Three, even algorithmic innovations that seem simple in retrospect took a long time to iron out. The RL procedure explained in DeepSeek's R1 paper seemed simple at a high level, yet it took two years from GPT-4 to the release of O1.
His Timelines
Patel doesn't expect to see some OpenAI livestream where they announce that continual learning has been totally solved. When he interviewed Anthropic researchers, they said they expect reliable computer use agents by the end of next year—but he's not convinced that's realistic.
He offers his own timeline estimates:
For an AI that can do taxes end-to-end for a small business as well as a competent general manager could in a week—including tracing down receipts on different websites, finding missing pieces, emailing back and forth with people, filling out forms, and sending it to the IRS—he says this would come around 2028.
For when AI will be able to learn on the job as easily, organically, and seamlessly as humans do for any white-collar work—for example, if he hired an AI video editor after six months, it would have as much actionable deep understanding of his preferences, their channel, and what works for the audience as a human would—he says this would come in 2032.
The Discontinuity That Could Change Everything
While this makes Patel bearish about transformative AI in the next few years, it makes him especially bullish on AI over the next decades. When we do solve continual learning, we'll see a huge discontinuity in the value of these models.

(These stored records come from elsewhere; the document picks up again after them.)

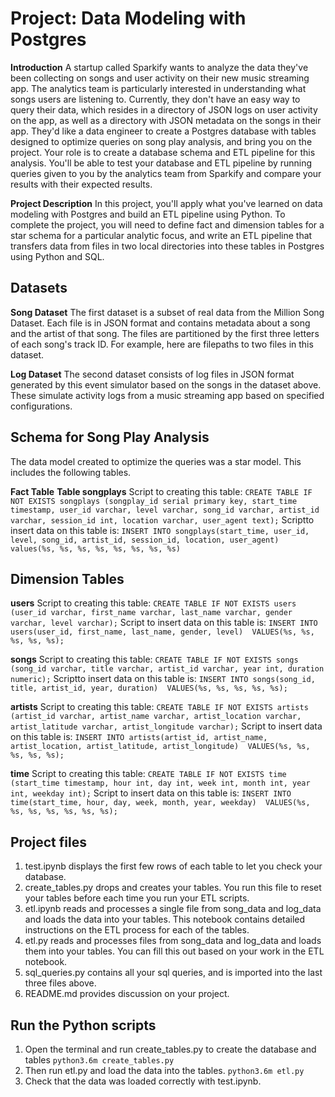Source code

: # Project: Data Modeling with Postgres
**Introduction** 
A startup called Sparkify wants to analyze the data they've been collecting on songs and user activity on their new music streaming app. The analytics team is particularly interested in understanding what songs users are listening to. Currently, they don't have an easy way to query their data, which resides in a directory of JSON logs on user activity on the app, as well as a directory with JSON metadata on the songs in their app.
They'd like a data engineer to create a Postgres database with tables designed to optimize queries on song play analysis, and bring you on the project. Your role is to create a database schema and ETL pipeline for this analysis. You'll be able to test your database and ETL pipeline by running queries given to you by the analytics team from Sparkify and compare your results with their expected results.

**Project Description** 
In this project, you'll apply what you've learned on data modeling with Postgres and build an ETL pipeline using Python. To complete the project, you will need to define fact and dimension tables for a star schema for a particular analytic focus, and write an ETL pipeline that transfers data from files in two local directories into these tables in Postgres using Python and SQL.

## Datasets
**Song Dataset** 
The first dataset is a subset of real data from the Million Song Dataset. Each file is in JSON format and contains metadata about a song and the artist of that song. The files are partitioned by the first three letters of each song's track ID. For example, here are filepaths to two files in this dataset.

**Log Dataset**
The second dataset consists of log files in JSON format generated by this event simulator based on the songs in the dataset above. These simulate activity logs from a music streaming app based on specified configurations.


## Schema for Song Play Analysis
The data model created to optimize the queries was a star model. This includes the following tables.

**Fact Table**
**Table songplays**
Script to creating this table:
``CREATE TABLE IF NOT EXISTS songplays (songplay_id serial primary key, start_time timestamp, user_id varchar, level varchar, song_id varchar, artist_id varchar, session_id int, location varchar, user_agent text);``
Scriptto insert data on this table is:
``INSERT INTO songplays(start_time, user_id, level, song_id, artist_id, session_id, location, user_agent)
values(%s, %s, %s, %s, %s, %s, %s, %s)``


## **Dimension Tables**
**users**
Script to creating this table:
``CREATE TABLE IF NOT EXISTS users (user_id varchar, first_name varchar, last_name varchar, gender varchar, level varchar);``
Script to insert data on this table is:
``INSERT INTO users(user_id, first_name, last_name, gender, level) 
VALUES(%s, %s, %s, %s, %s);``

**songs**
Script to creating this table:
``CREATE TABLE IF NOT EXISTS songs (song_id varchar, title varchar, artist_id varchar, year int, duration numeric);``
Scriptto insert data on this table is:
``INSERT INTO songs(song_id, title, artist_id, year, duration) 
VALUES(%s, %s, %s, %s, %s);``

**artists**
Script to creating this table:
``CREATE TABLE IF NOT EXISTS artists (artist_id varchar, artist_name varchar, artist_location varchar, artist_latitude varchar, artist_longitude varchar);``
Script to insert data on this table is:
``INSERT INTO artists(artist_id, artist_name, artist_location, artist_latitude, artist_longitude) 
VALUES(%s, %s, %s, %s, %s);``

**time**
Script to creating this table:
``CREATE TABLE IF NOT EXISTS time (start_time timestamp, hour int, day int, week int, month int, year int, weekday int);``
Script to insert data on this table is:
``INSERT INTO time(start_time, hour, day, week, month, year, weekday) 
VALUES(%s, %s, %s, %s, %s, %s, %s);``

## **Project files**
 1. test.ipynb displays the first few rows of each table to let you check your database.
 2. create_tables.py drops and creates your tables. You run this file to reset your tables before each time you run your ETL scripts.
 3. etl.ipynb reads and processes a single file from song_data and log_data and loads the data into your tables. This notebook contains detailed instructions on the ETL process for each of the tables.
 4. etl.py reads and processes files from song_data and log_data and loads them into your tables. You can fill this out based on your work in the ETL notebook.
 5. sql_queries.py contains all your sql queries, and is imported into the last three files above.
 6. README.md provides discussion on your project.


## **Run the Python scripts**
 1. Open the terminal and run create_tables.py to create the database and tables
``python3.6m create_tables.py``
 2. Then run etl.py and load the data into the tables.
``python3.6m etl.py``
 3. Check that the data was loaded correctly with test.ipynb.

Even if there isn't a software-only singularity where these models rapidly build smarter and smarter successor systems, we might still get something that looks like a broadly deployed intelligence explosion. AI will be getting broadly deployed through the economy doing different kinds of jobs and learning while doing them in the way that humans can.
However, unlike humans, these models can amalgamate their learnings across all their copies. So one AI is basically learning how to do every single job in the economy.

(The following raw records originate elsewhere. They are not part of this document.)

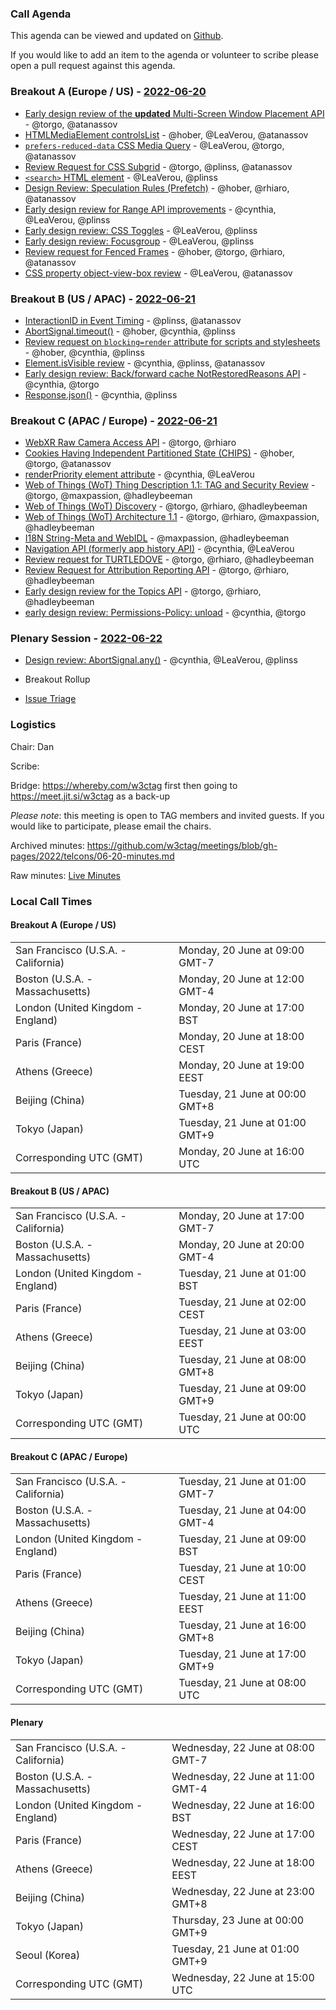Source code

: ### Call Agenda

This agenda can be viewed and updated on [Github](https://github.com/w3ctag/meetings/blob/gh-pages/2022/telcons/06-20-agenda.md).

If you would like to add an item to the agenda or volunteer to scribe please open a pull request against this agenda.

### Breakout A (Europe / US) - [2022-06-20](https://www.timeanddate.com/worldclock/converter.html?iso=20220620T160000&p1=224&p2=43&p3=136&p4=195&p5=26&p6=33&p7=248&p8=235)

* [Early design review of the **updated** Multi-Screen Window Placement API](https://github.com/w3ctag/design-reviews/issues/602) - @torgo, @atanassov
* [HTMLMediaElement controlsList](https://github.com/w3ctag/design-reviews/issues/643) - @hober, @LeaVerou, @atanassov
* [`prefers-reduced-data` CSS Media Query](https://github.com/w3ctag/design-reviews/issues/705) - @LeaVerou, @torgo, @atanassov
* [Review Request for CSS Subgrid](https://github.com/w3ctag/design-reviews/issues/712) - @torgo, @plinss, @atanassov
* [`<search>` HTML element](https://github.com/w3ctag/design-reviews/issues/714) - @LeaVerou, @plinss
* [Design Review: Speculation Rules (Prefetch)](https://github.com/w3ctag/design-reviews/issues/721) - @hober, @rhiaro, @atanassov
* [Early design review for Range API improvements](https://github.com/w3ctag/design-reviews/issues/725) - @cynthia, @LeaVerou, @plinss
* [Early design review: CSS Toggles](https://github.com/w3ctag/design-reviews/issues/730) - @LeaVerou, @plinss
* [Early design review: Focusgroup](https://github.com/w3ctag/design-reviews/issues/732) - @LeaVerou, @plinss
* [Review request for Fenced Frames](https://github.com/w3ctag/design-reviews/issues/735) - @hober, @torgo, @rhiaro, @atanassov
* [CSS property object-view-box review](https://github.com/w3ctag/design-reviews/issues/740) - @LeaVerou, @atanassov

### Breakout B (US / APAC) - [2022-06-21](https://www.timeanddate.com/worldclock/converter.html?iso=20220621T000000&p1=224&p2=43&p3=136&p4=195&p5=26&p6=33&p7=248&p8=235)
* [InteractionID in Event Timing](https://github.com/w3ctag/design-reviews/issues/670) - @plinss, @atanassov
* [AbortSignal.timeout()](https://github.com/w3ctag/design-reviews/issues/711) - @hober, @cynthia, @plinss
* [Review request on `blocking=render` attribute for scripts and stylesheets](https://github.com/w3ctag/design-reviews/issues/727) - @hober, @cynthia, @plinss
* [Element.isVisible review](https://github.com/w3ctag/design-reviews/issues/734) - @cynthia, @plinss, @atanassov
* [Early design review: Back/forward cache NotRestoredReasons API](https://github.com/w3ctag/design-reviews/issues/739) - @cynthia, @torgo
* [Response.json()](https://github.com/w3ctag/design-reviews/issues/741) - @cynthia, @plinss

### Breakout C (APAC / Europe) - [2022-06-21](https://www.timeanddate.com/worldclock/converter.html?iso=20220621T080000&p1=224&p2=43&p3=136&p4=195&p5=26&p6=33&p7=248&p8=235)
* [WebXR Raw Camera Access API](https://github.com/w3ctag/design-reviews/issues/652) - @torgo, @rhiaro
* [Cookies Having Independent Partitioned State (CHIPS)](https://github.com/w3ctag/design-reviews/issues/654) - @hober, @torgo, @atanassov
* [renderPriority element attribute](https://github.com/w3ctag/design-reviews/issues/676) - @cynthia, @LeaVerou
* [Web of Things (WoT) Thing Description 1.1: TAG and Security Review](https://github.com/w3ctag/design-reviews/issues/715) - @torgo, @maxpassion, @hadleybeeman
* [Web of Things (WoT) Discovery](https://github.com/w3ctag/design-reviews/issues/733) - @torgo, @rhiaro, @hadleybeeman
* [Web of Things (WoT) Architecture 1.1](https://github.com/w3ctag/design-reviews/issues/736) - @torgo, @rhiaro, @maxpassion, @hadleybeeman
* [I18N String-Meta and WebIDL](https://github.com/w3ctag/design-reviews/issues/716) - @maxpassion, @hadleybeeman
* [Navigation API (formerly app history API)](https://github.com/w3ctag/design-reviews/issues/717) - @cynthia, @LeaVerou
* [Review request for TURTLEDOVE](https://github.com/w3ctag/design-reviews/issues/723) - @torgo, @rhiaro, @hadleybeeman
* [Review Request for Attribution Reporting API](https://github.com/w3ctag/design-reviews/issues/724) - @torgo, @rhiaro, @hadleybeeman
* [Early design review for the Topics API](https://github.com/w3ctag/design-reviews/issues/726) - @torgo, @rhiaro, @hadleybeeman
* [early design review: Permissions-Policy: unload](https://github.com/w3ctag/design-reviews/issues/738) - @cynthia, @torgo

### Plenary Session - [2022-06-22](https://www.timeanddate.com/worldclock/converter.html?iso=20220622T150000&p1=224&p2=43&p3=136&p4=195&p5=26&p6=33&p7=248&p8=235)


* [Design review: AbortSignal.any()](https://github.com/w3ctag/design-reviews/issues/737) - @cynthia, @LeaVerou, @plinss

* Breakout Rollup
* [Issue Triage](https://github.com/w3ctag/design-reviews/issues?q=is%3Aissue+is%3Aopen+label%3A%22Progress%3A+untriaged%22)

### Logistics

Chair: Dan

Scribe:

Bridge: https://whereby.com/w3ctag first then going to https://meet.jit.si/w3ctag as a back-up

*Please note*: this meeting is open to TAG members and invited guests. If you would like to participate, please email the chairs.

Archived minutes: https://github.com/w3ctag/meetings/blob/gh-pages/2022/telcons/06-20-minutes.md

Raw minutes: [Live Minutes](https://cryptpad.w3ctag.org/code/#/2/code/view/3Uyp4Ka7R-BozTfQ414TK7SWnGoPjbEbO9GQtIlEGgU/)


### Local Call Times

#### Breakout A (Europe / US)

<table>
<tr><td> San Francisco (U.S.A. - California) <td> Monday, 20 June at 09:00 GMT-7</td></tr>
<tr><td> Boston (U.S.A. - Massachusetts) <td> Monday, 20 June at 12:00 GMT-4</td></tr>
<tr><td> London (United Kingdom - England) <td> Monday, 20 June at 17:00 BST</td></tr>
<tr><td> Paris (France) <td> Monday, 20 June at 18:00 CEST</td></tr>
<tr><td> Athens (Greece) <td> Monday, 20 June at 19:00 EEST</td></tr>
<tr><td> Beijing (China) <td> Tuesday, 21 June at 00:00 GMT+8</td></tr>
<tr><td> Tokyo (Japan) <td> Tuesday, 21 June at 01:00 GMT+9</td></tr>
<tr><td> Corresponding UTC (GMT) <td> Monday, 20 June at 16:00 UTC</td></tr>
</table>

#### Breakout B (US / APAC)

<table>
<tr><td> San Francisco (U.S.A. - California) <td> Monday, 20 June at 17:00 GMT-7</td></tr>
<tr><td> Boston (U.S.A. - Massachusetts) <td> Monday, 20 June at 20:00 GMT-4</td></tr>
<tr><td> London (United Kingdom - England) <td> Tuesday, 21 June at 01:00 BST</td></tr>
<tr><td> Paris (France) <td> Tuesday, 21 June at 02:00 CEST</td></tr>
<tr><td> Athens (Greece) <td> Tuesday, 21 June at 03:00 EEST</td></tr>
<tr><td> Beijing (China) <td> Tuesday, 21 June at 08:00 GMT+8</td></tr>
<tr><td> Tokyo (Japan) <td> Tuesday, 21 June at 09:00 GMT+9</td></tr>
<tr><td> Corresponding UTC (GMT) <td> Tuesday, 21 June at 00:00 UTC</td></tr>
</table>

#### Breakout C (APAC / Europe)

<table>
<tr><td> San Francisco (U.S.A. - California) <td> Tuesday, 21 June at 01:00 GMT-7</td></tr>
<tr><td> Boston (U.S.A. - Massachusetts) <td> Tuesday, 21 June at 04:00 GMT-4</td></tr>
<tr><td> London (United Kingdom - England) <td> Tuesday, 21 June at 09:00 BST</td></tr>
<tr><td> Paris (France) <td> Tuesday, 21 June at 10:00 CEST</td></tr>
<tr><td> Athens (Greece) <td> Tuesday, 21 June at 11:00 EEST</td></tr>
<tr><td> Beijing (China) <td> Tuesday, 21 June at 16:00 GMT+8</td></tr>
<tr><td> Tokyo (Japan) <td> Tuesday, 21 June at 17:00 GMT+9</td></tr>
<tr><td> Corresponding UTC (GMT) <td> Tuesday, 21 June at 08:00 UTC</td></tr>
</table>

#### Plenary

<table>
<tr><td> San Francisco (U.S.A. - California) <td> Wednesday, 22 June at 08:00 GMT-7</td></tr>
<tr><td> Boston (U.S.A. - Massachusetts) <td> Wednesday, 22 June at 11:00 GMT-4</td></tr>
<tr><td> London (United Kingdom - England) <td> Wednesday, 22 June at 16:00 BST</td></tr>
<tr><td> Paris (France) <td> Wednesday, 22 June at 17:00 CEST</td></tr>
<tr><td> Athens (Greece) <td> Wednesday, 22 June at 18:00 EEST</td></tr>
<tr><td> Beijing (China) <td> Wednesday, 22 June at 23:00 GMT+8</td></tr>
<tr><td> Tokyo (Japan) <td> Thursday, 23 June at 00:00 GMT+9</td></tr>
<tr><td> Seoul (Korea) <td> Tuesday, 21 June at 01:00 GMT+9</td></tr>
<tr><td> Corresponding UTC (GMT) <td> Wednesday, 22 June at 15:00 UTC</td></tr>
</table>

An AI capable of this kind of online learning might rapidly become a superintelligence even if there's no further algorithmic progress.

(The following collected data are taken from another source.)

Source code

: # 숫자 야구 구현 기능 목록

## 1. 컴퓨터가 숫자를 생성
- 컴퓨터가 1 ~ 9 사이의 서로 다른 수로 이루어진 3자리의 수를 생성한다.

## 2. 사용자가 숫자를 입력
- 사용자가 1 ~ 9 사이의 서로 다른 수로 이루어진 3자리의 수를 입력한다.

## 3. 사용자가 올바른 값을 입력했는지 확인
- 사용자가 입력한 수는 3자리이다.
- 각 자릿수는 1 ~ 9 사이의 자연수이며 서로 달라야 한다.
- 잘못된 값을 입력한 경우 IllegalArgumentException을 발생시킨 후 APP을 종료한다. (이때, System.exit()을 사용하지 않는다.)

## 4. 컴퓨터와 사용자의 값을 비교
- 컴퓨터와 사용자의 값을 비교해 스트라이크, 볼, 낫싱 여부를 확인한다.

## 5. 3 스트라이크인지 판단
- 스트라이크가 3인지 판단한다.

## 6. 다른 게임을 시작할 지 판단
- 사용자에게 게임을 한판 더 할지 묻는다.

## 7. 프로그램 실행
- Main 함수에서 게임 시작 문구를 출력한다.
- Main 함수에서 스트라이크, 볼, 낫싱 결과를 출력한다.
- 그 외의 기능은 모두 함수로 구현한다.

"One AI that could learn like this would basically be learning how to do every single job in the economy."
Critics might note that this view underestimates how quickly RL fine-tuning and other techniques have advanced. Some researchers argue these methods are already producing meaningful improvements in sample efficiency, possibly reducing the data hunger he worries about. Others contend that computer use demonstrations show genuine progress even if end-to-end tax completion isn't fully reliable yet.
Bottom Line
Patel's strongest argument is that continual learning—the ability to build context and improve from feedback—is a fundamental wall that current AI architectures can't easily cross. His biggest vulnerability is that he may be underestimating how quickly reinforcement learning fine-tuning and other techniques are advancing. The technology landscape shifts fast, and the bottleneck he's worried about might prove more solvable than he expects.
What readers should watch for: any breakthrough in giving AI systems persistent memory within a session, or new approaches to high-quality feedback loops that let models improve between tasks. The gap between current capabilities and human-like learning is real—but whether it takes seven years or two to solve is where the debate lives.